A group of researchers from universities in the USA and Australia have recently unveiled two new Rowhammer-class attacks, namely GDDRHammer and GeForge. These attacks enable unprivileged CUDA kernels on NVIDIA GPUs to manipulate individual bits in GDDR video memory chips. Unlike the previous GPUHammer method, these new attacks go beyond the confines of GPU memory and grant access to the entire main memory associated with the CPU address space. In fact, the researchers have demonstrated exploits that can provide root access to the host system when running an unprivileged CUDA kernel on the GPU.

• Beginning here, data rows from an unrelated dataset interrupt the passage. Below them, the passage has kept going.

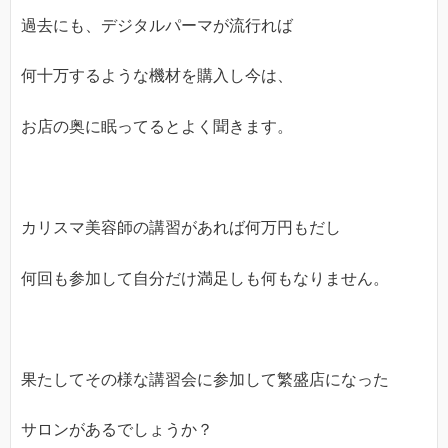
過去にも、デジタルパーマが流行れば
何十万するような機材を購入し今は、
お店の奥に眠ってるとよく聞きます。
カリスマ美容師の講習があれば何万円もだし
何回も参加して自分だけ満足しも何もなりません。
果たしてその様な講習会に参加して繁盛店になった
サロンがあるでしょうか？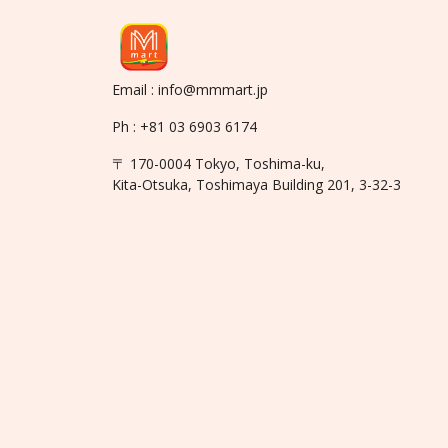
Email : info@mmmart.jp
Ph : +81 03 6903 6174
〒 170-0004 Tokyo, Toshima-ku,
Kita-Otsuka, Toshimaya Building 201, 3-32-3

Both GDDRHammer and GeForge attacks exploit a vulnerability that results in the premature loss of charge in specific video memory cells, allowing the attackers to alter the bits stored in those cells. By disrupting the operation of the GPU memory allocator (cudaMalloc), the attackers can circumvent the isolation of GPU memory and map GPU virtual addresses to arbitrary addresses in the physical memory of the GPU or CPU.
The attacks work by distorting bit values in the video memory, particularly in tables storing GPU memory pages responsible for translating virtual addresses to physical ones. The distinction between GDDRHammer and GeForge lies in the fact that GDDRHammer modifies the last level page table whereas GeForge modifies the last level page directory.
These address translation tables play a crucial role in facilitating direct GPU access to CPU memory. By changing the address in the GPU page table to a physical address in the main RAM and setting the APERTURE flag, which enables CPU memory mapping mode, attackers can read and write data by accessing the main memory via the PCIe bus with IOMMU disabled.
The researchers were able to successfully demonstrate these attacks on high-performance professional video cards like the NVIDIA RTX A6000 and consumer models like the NVIDIA RTX 3060. The technique developed for bypassing Rowhammer protection, combined with parallelization tools in the GPU, increased the frequency of cell corruption significantly. Although ECC (Error Correcting Codes) can be temporarily enabled to mitigate attacks, additional overhead is introduced, and vulnerabilities like ECCploit and ECC.fail can potentially bypass this protection.